*** Opening Records ***

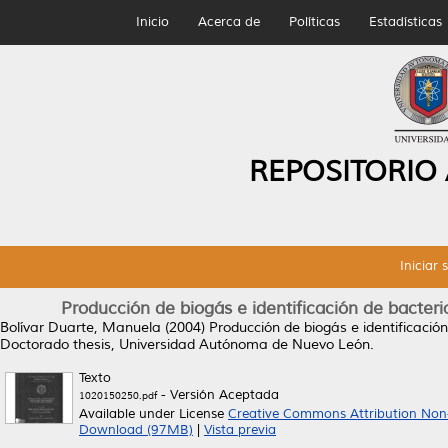
Inicio
Acerca de
Políticas
Estadísticas
REPOSITORIO
Iniciar 
Producción de biogás e identificación de bacter
Bolívar Duarte, Manuela
(2004)
Producción de biogás e identificació
Doctorado thesis, Universidad Autónoma de Nuevo León.
Texto
- Versión Aceptada
1020150250.pdf
Available under License
Creative Commons Attribution Non
Download (97MB)
|
Vista previa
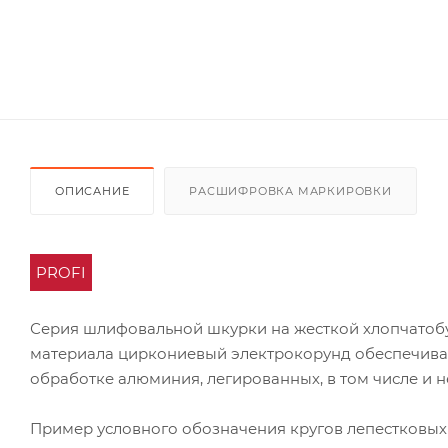
ОПИСАНИЕ
РАСШИФРОВКА МАРКИРОВКИ
PROFI
Серия шлифовальной шкурки на жесткой хлопчатоб
материала циркониевый электрокорунд обеспечивае
обработке алюминия, легированных, в том числе и 
Пример условного обозначения кругов лепестковых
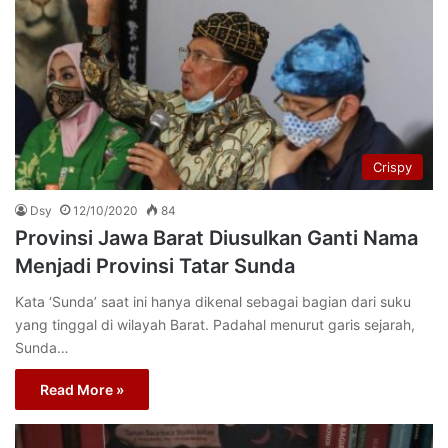
Crispy
Dsy
12/10/2020
84
Provinsi Jawa Barat Diusulkan Ganti Nama
Menjadi Provinsi Tatar Sunda
Kata ‘Sunda’ saat ini hanya dikenal sebagai bagian dari suku
yang tinggal di wilayah Barat. Padahal menurut garis sejarah,
Sunda…
Read More »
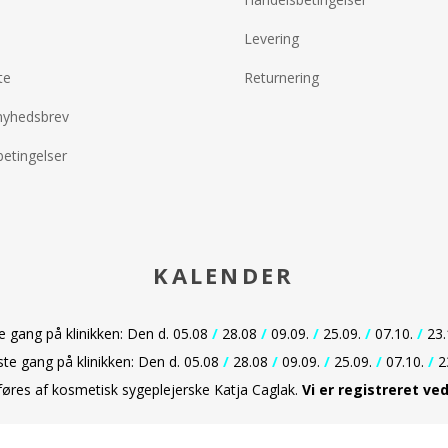
Levering
te
Returnering
nyhedsbrev
etingelser
KALENDER
gang på klinikken: Den d. 05.08
/
28.08
/
09.09.
/
25.09.
/
07.10.
/
23.
e gang på klinikken: Den d. 05.08
/
28.08
/
09.09.
/
25.09.
/
07.10.
/
2
dføres af kosmetisk sygeplejerske Katja Caglak.
Vi er
registreret ve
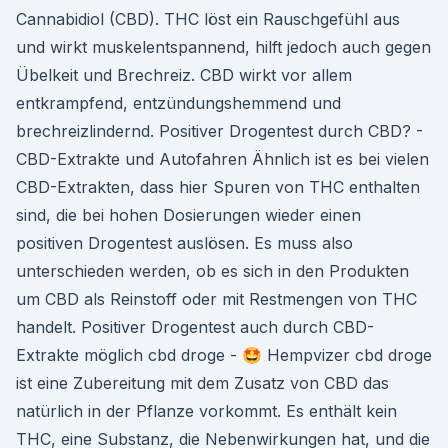
Cannabidiol (CBD). THC löst ein Rauschgefühl aus
und wirkt muskelentspannend, hilft jedoch auch gegen
Übelkeit und Brechreiz. CBD wirkt vor allem
entkrampfend, entzündungs­hemmend und
brechreizlindernd. Positiver Drogentest durch CBD? -
CBD-Extrakte und Autofahren Ähnlich ist es bei vielen
CBD-Extrakten, dass hier Spuren von THC enthalten
sind, die bei hohen Dosierungen wieder einen
positiven Drogentest auslösen. Es muss also
unterschieden werden, ob es sich in den Produkten
um CBD als Reinstoff oder mit Restmengen von THC
handelt. Positiver Drogentest auch durch CBD-
Extrakte möglich cbd droge - 🤩 Hempvizer cbd droge
ist eine Zubereitung mit dem Zusatz von CBD das
natürlich in der Pflanze vorkommt. Es enthält kein
THC, eine Substanz, die Nebenwirkungen hat, und die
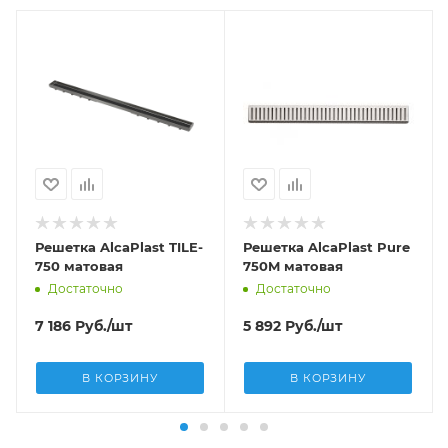
Решетка AlcaPlast TILE-
Решетка AlcaPlast Pure
750 матовая
750M матовая
Достаточно
Достаточно
7 186
Руб.
/шт
5 892
Руб.
/шт
В КОРЗИНУ
В КОРЗИНУ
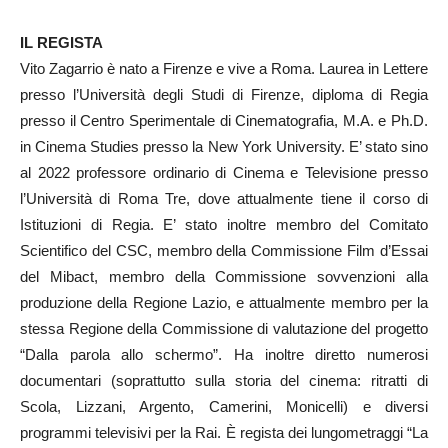
IL REGISTA
Vito Zagarrio è nato a Firenze e vive a Roma. Laurea in Lettere
presso l’Università degli Studi di Firenze, diploma di Regia
presso il Centro Sperimentale di Cinematografia, M.A. e Ph.D.
in Cinema Studies presso la New York University. E’ stato sino
al 2022 professore ordinario di Cinema e Televisione presso
l’Università di Roma Tre, dove attualmente tiene il corso di
Istituzioni di Regia. E’ stato inoltre membro del Comitato
Scientifico del CSC, membro della Commissione Film d’Essai
del Mibact, membro della Commissione sovvenzioni alla
produzione della Regione Lazio, e attualmente membro per la
stessa Regione della Commissione di valutazione del progetto
“Dalla parola allo schermo”. Ha inoltre diretto numerosi
documentari (soprattutto sulla storia del cinema: ritratti di
Scola, Lizzani, Argento, Camerini, Monicelli) e diversi
programmi televisivi per la Rai. È regista dei lungometraggi “La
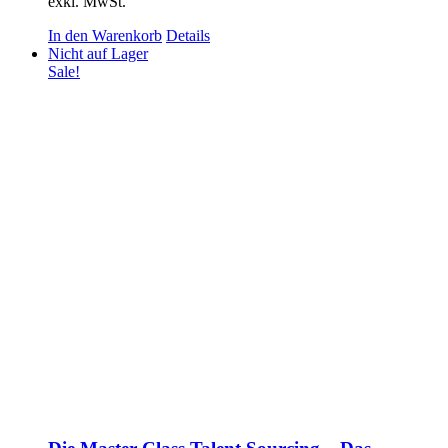
exkl. MwSt.
In den Warenkorb
Details
Nicht auf Lager
Sale!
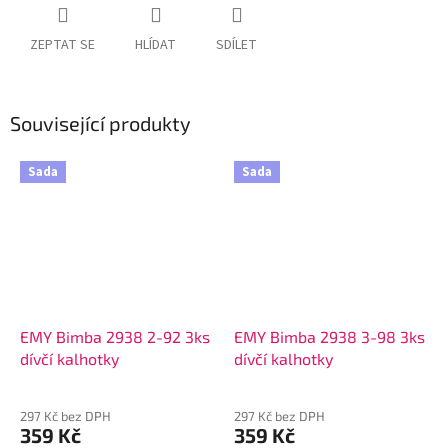
ZEPTAT SE
HLÍDAT
SDÍLET
Související produkty
Sada
Sada
EMY Bimba 2938 2-92 3ks
EMY Bimba 2938 3-98 3ks
dívčí kalhotky
dívčí kalhotky
297 Kč bez DPH
297 Kč bez DPH
359 Kč
359 Kč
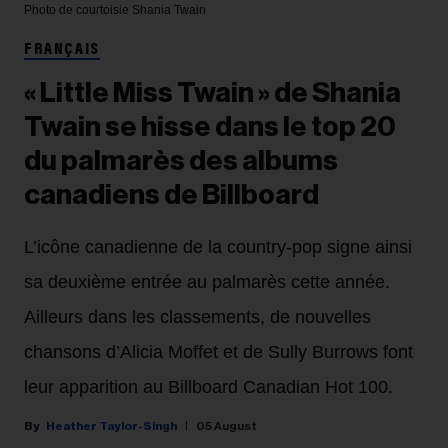
Photo de courtoisie
Shania Twain
FRANÇAIS
« Little Miss Twain » de Shania
Twain se hisse dans le top 20
du palmarès des albums
canadiens de Billboard
L’icône canadienne de la country-pop signe ainsi
sa deuxième entrée au palmarès cette année.
Ailleurs dans les classements, de nouvelles
chansons d’Alicia Moffet et de Sully Burrows font
leur apparition au Billboard Canadian Hot 100.
Heather Taylor-Singh
05 August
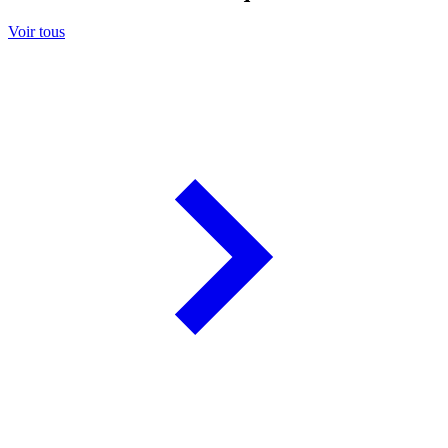
Voir tous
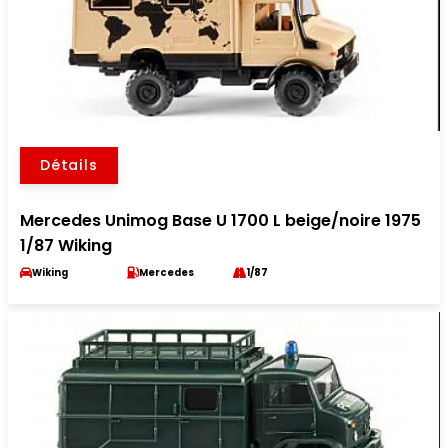
Détails
Mercedes Unimog Base U 1700 L beige/noire 1975
1/87 Wiking
Wiking
Mercedes
1/87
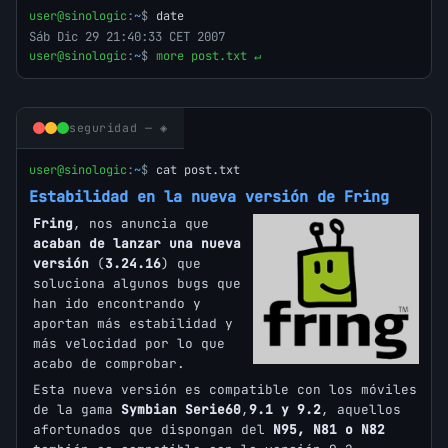
user@sinologic
:
~
$
date
Sáb Dic 29 21:40:33 CET 2007
user@sinologic
:
~
$
more post.txt ↵
seguridad — ◈
user@sinologic
:
~
$
cat post.txt
Estabilidad en la nueva versión de Fring
Fring
, nos anuncia que
acaban de lanzar una nueva
versión
(
3.24.16
) que
soluciona algunos bugs que
han ido encontrando y
aportan más estabilidad y
más velocidad por lo que
acabo de comprobar.
Esta nueva versión es compatible con los móviles
de la gama
Symbian Serie60
,
9.1 y 9.2
, aquellos
afortunados que dispongan del
N95, N81 o N82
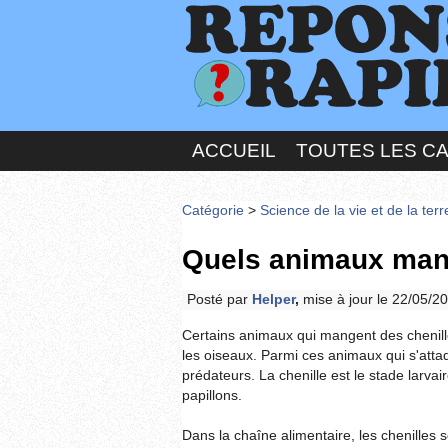
ACCUEIL
TOUTES LES C
Catégorie
>
Science de la vie et de la ter
Quels animaux mang
Posté par
Helper
,
mise à jour le 22/05/2
Certains animaux qui mangent des chenille
les oiseaux. Parmi ces animaux qui s'attaq
prédateurs. La chenille est le stade larvai
papillons.
Dans la chaîne alimentaire, les chenilles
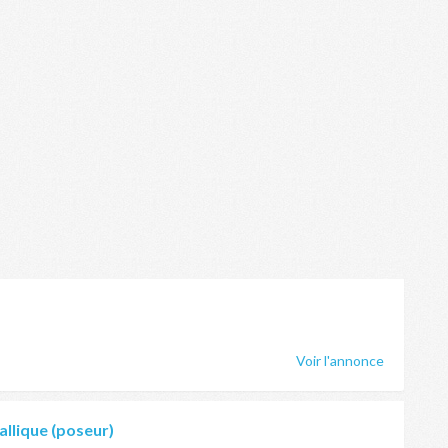
Voir l'annonce
llique (poseur)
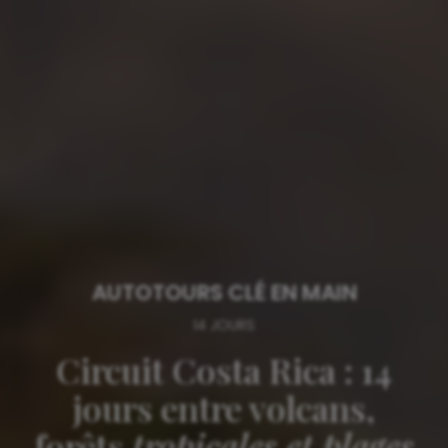
AUTOTOURS CLÉ EN MAIN
14 JOURS
Circuit Costa Rica : 14
jours entre volcans,
forêts
tropicales et plages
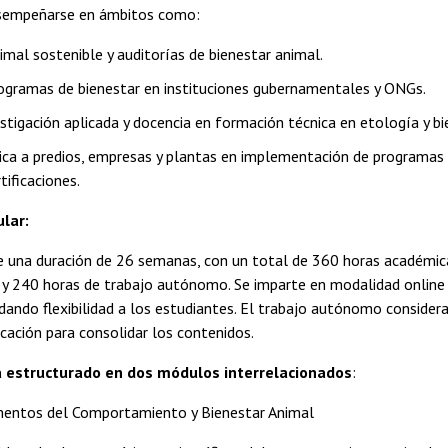
esempeñarse en ámbitos como:
imal sostenible y auditorías de bienestar animal.
ogramas de bienestar en instituciones gubernamentales y ONGs.
stigación aplicada y docencia en formación técnica en etología y bi
ica a predios, empresas y plantas en implementación de programas 
tificaciones.
ular:
 una duración de 26 semanas, con un total de 360 horas académicas 
) y 240 horas de trabajo autónomo. Se imparte en modalidad online e
dando flexibilidad a los estudiantes. El trabajo autónomo considera 
icación para consolidar los contenidos.
 estructurado en dos módulos interrelacionados
:
entos del Comportamiento y Bienestar Animal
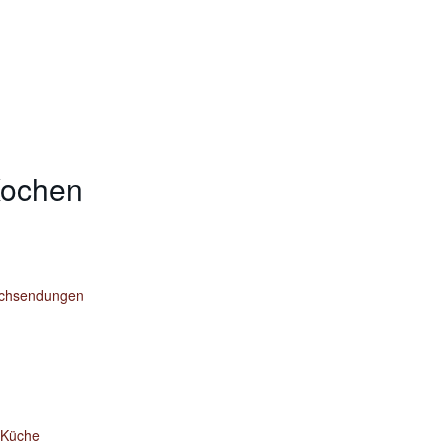
Kochen
ochsendungen
n Küche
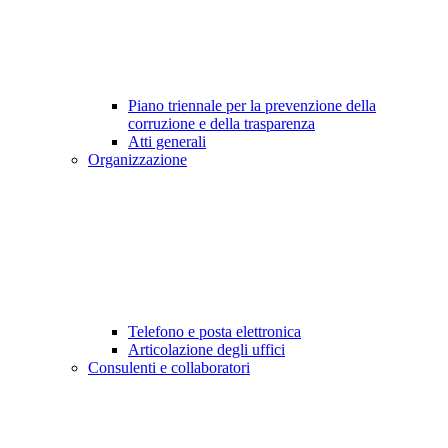
Piano triennale per la prevenzione della
corruzione e della trasparenza
Atti generali
Organizzazione
Telefono e posta elettronica
Articolazione degli uffici
Consulenti e collaboratori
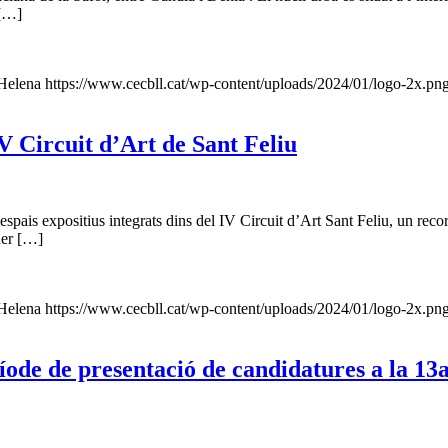
 […]
Helena
https://www.cecbll.cat/wp-content/uploads/2024/01/logo-2x.pn
V Circuit d’Art de Sant Feliu
pais expositius integrats dins del IV Circuit d’Art Sant Feliu, un recorre
oder […]
Helena
https://www.cecbll.cat/wp-content/uploads/2024/01/logo-2x.pn
eríode de presentació de candidatures a la 1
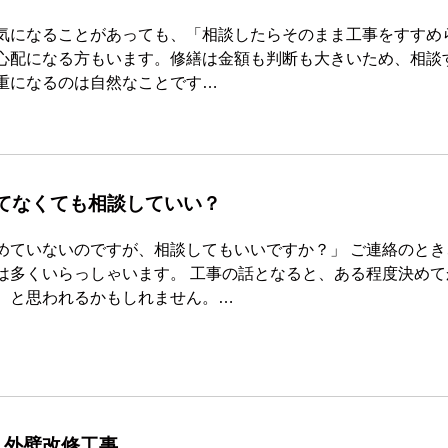
気になることがあっても、「相談したらそのまま工事をすすめ
心配になる方もいます。修繕は金額も判断も大きいため、相談
重になるのは自然なことです…
てなくても相談していい？
めていないのですが、相談してもいいですか？」 ご連絡のとき
は多くいらっしゃいます。 工事の話となると、ある程度決めて
、と思われるかもしれません。…
_外壁改修工事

*** Closing Records ***

Rewrite the text from every page in the data with "Vista previa" changed to "Preview" wherever it appears, keeping everything else the same. Leave the pictures out of your answer.

> [Answer to the exercise]:
Inicio
Acerca de
Políticas
Estadísticas
REPOSITORIO
Iniciar 
Producción de biogás e identificación de bacter
Bolívar Duarte, Manuela
(2004)
Producción de biogás e identificació
Doctorado thesis, Universidad Autónoma de Nuevo León.
Texto
- Versión Aceptada
1020150250.pdf
Available under License
Creative Commons Attribution Non
Download (97MB)
|
Preview
ОПИСАНИЕ
РАСШИФРОВКА МАРКИРОВКИ
PROFI
Серия шлифовальной шкурки на жесткой хлопчатоб
материала циркониевый электрокорунд обеспечивае
обработке алюминия, легированных, в том числе и 
Пример условного обозначения кругов лепестковых
Crispy
Dsy
12/10/2020
84
Provinsi Jawa Barat Diusulkan Ganti Nama
Menjadi Provinsi Tatar Sunda
Kata ‘Sunda’ saat ini hanya dikenal sebagai bagian dari suku
yang tinggal di wilayah Barat. Padahal menurut garis sejarah,
Sunda…
Read More »
Levering
te
Returnering
nyhedsbrev
etingelser
KALENDER
gang på klinikken: Den d. 05.08
/
28.08
/
09.09.
/
25.09.
/
07.10.
/
23.
e gang på klinikken: Den d. 05.08
/
28.08
/
09.09.
/
25.09.
/
07.10.
/
2
dføres af kosmetisk sygeplejerske Katja Caglak.
Vi er
registreret ve
Cannabidiol (CBD). THC löst ein Rauschgefühl aus
und wirkt muskelentspannend, hilft jedoch auch gegen
Übelkeit und Brechreiz. CBD wirkt vor allem
entkrampfend, entzündungs­hemmend und
brechreizlindernd. Positiver Drogentest durch CBD? -
CBD-Extrakte und Autofahren Ähnlich ist es bei vielen
CBD-Extrakten, dass hier Spuren von THC enthalten
sind, die bei hohen Dosierungen wieder einen
positiven Drogentest auslösen. Es muss also
unterschieden werden, ob es sich in den Produkten
um CBD als Reinstoff oder mit Restmengen von THC
handelt. Positiver Drogentest auch durch CBD-
Extrakte möglich cbd droge - 🤩 Hempvizer cbd droge
ist eine Zubereitung mit dem Zusatz von CBD das
natürlich in der Pflanze vorkommt. Es enthält kein
THC, eine Substanz, die Nebenwirkungen hat, und die
Решетка AlcaPlast TILE-
Решетка AlcaPlast Pure
750 матовая
750M матовая
Достаточно
Достаточно
7 186
Руб.
/шт
5 892
Руб.
/шт
В КОРЗИНУ
В КОРЗИНУ
IL REGISTA
Vito Zagarrio è nato a Firenze e vive a Roma. Laurea in Lettere
presso l’Università degli Studi di Firenze, diploma di Regia
presso il Centro Sperimentale di Cinematografia, M.A. e Ph.D.
in Cinema Studies presso la New York University. E’ stato sino
al 2022 professore ordinario di Cinema e Televisione presso
l’Università di Roma Tre, dove attualmente tiene il corso di
Istituzioni di Regia. E’ stato inoltre membro del Comitato
Scientifico del CSC, membro della Commissione Film d’Essai
del Mibact, membro della Commissione sovvenzioni alla
produzione della Regione Lazio, e attualmente membro per la
stessa Regione della Commissione di valutazione del progetto
“Dalla parola allo schermo”. Ha inoltre diretto numerosi
documentari (soprattutto sulla storia del cinema: ritratti di
Scola, Lizzani, Argento, Camerini, Monicelli) e diversi
programmi televisivi per la Rai. È regista dei lungometraggi “La
exkl. MwSt.
In den Warenkorb
Details
Nicht auf Lager
Sale!
ZEPTAT SE
HLÍDAT
SDÍLET
Související produkty
Sada
Sada
EMY Bimba 2938 2-92 3ks
EMY Bimba 2938 3-98 3ks
dívčí kalhotky
dívčí kalhotky
297 Kč bez DPH
297 Kč bez DPH
359 Kč
359 Kč
Photo de courtoisie
Shania Twain
FRANÇAIS
« Little Miss Twain » de Shania
Twain se hisse dans le top 20
du palmarès des albums
canadiens de Billboard
L’icône canadienne de la country-pop signe ainsi
sa deuxième entrée au palmarès cette année.
Ailleurs dans les classements, de nouvelles
chansons d’Alicia Moffet et de Sully Burrows font
leur apparition au Billboard Canadian Hot 100.
Heather Taylor-Singh
05 August
Voir tous
Détails
Mercedes Unimog Base U 1700 L beige/noire 1975
1/87 Wiking
Wiking
Mercedes
1/87
user@sinologic
:
~
$
date
Sáb Dic 29 21:40:33 CET 2007
user@sinologic
:
~
$
more post.txt ↵
seguridad — ◈
user@sinologic
:
~
$
cat post.txt
Estabilidad en la nueva versión de Fring
Fring
, nos anuncia que
acaban de lanzar una nueva
versión
(
3.24.16
) que
soluciona algunos bugs que
han ido encontrando y
aportan más estabilidad y
más velocidad por lo que
acabo de comprobar.
Esta nueva versión es compatible con los móviles
de la gama
Symbian Serie60
,
9.1 y 9.2
, aquellos
afortunados que dispongan del
N95, N81 o N82
ACCUEIL
TOUTES LES C
Catégorie
>
Science de la vie et de la ter
Quels animaux mang
Posté par
Helper
,
mise à jour le 22/05/2
Certains animaux qui mangent des chenille
les oiseaux. Parmi ces animaux qui s'attaq
prédateurs. La chenille est le stade larvai
papillons.
Dans la chaîne alimentaire, les chenilles
Voir l'annonce
llique (poseur)
AUTOTOURS CLÉ EN MAIN
14 JOURS
Circuit Costa Rica : 14
jours entre volcans,
forêts
tropicales et plages
esempeñarse en ámbitos como:
imal sostenible y auditorías de bienestar animal.
ogramas de bienestar en instituciones gubernamentales y ONGs.
stigación aplicada y docencia en formación técnica en etología y bi
ica a predios, empresas y plantas en implementación de programas 
tificaciones.
ular:
 una duración de 26 semanas, con un total de 360 horas académicas 
) y 240 horas de trabajo autónomo. Se imparte en modalidad online e
dando flexibilidad a los estudiantes. El trabajo autónomo considera 
icación para consolidar los contenidos.
 estructurado en dos módulos interrelacionados
:
entos del Comportamiento y Bienestar Animal
Kochen
ochsendungen
n Küche
Piano triennale per la prevenzione della
corruzione e della trasparenza
Atti generali
Organizzazione
Telefono e posta elettronica
Articolazione degli uffici
Consulenti e collaboratori
 […]
Helena
https://www.cecbll.cat/wp-content/uploads/2024/01/logo-2x.pn
V Circuit d’Art de Sant Feliu
pais expositius integrats dins del IV Circuit d’Art Sant Feliu, un recorre
oder […]
Helena
https://www.cecbll.cat/wp-content/uploads/2024/01/logo-2x.pn
eríode de presentació de candidatures a la 1
気になることがあっても、「相談したらそのまま工事をすすめ
心配になる方もいます。修繕は金額も判断も大きいため、相談
重になるのは自然なことです…
てなくても相談していい？
めていないのですが、相談してもいいですか？」 ご連絡のとき
は多くいらっしゃいます。 工事の話となると、ある程度決めて
、と思われるかもしれません。…
_外壁改修工事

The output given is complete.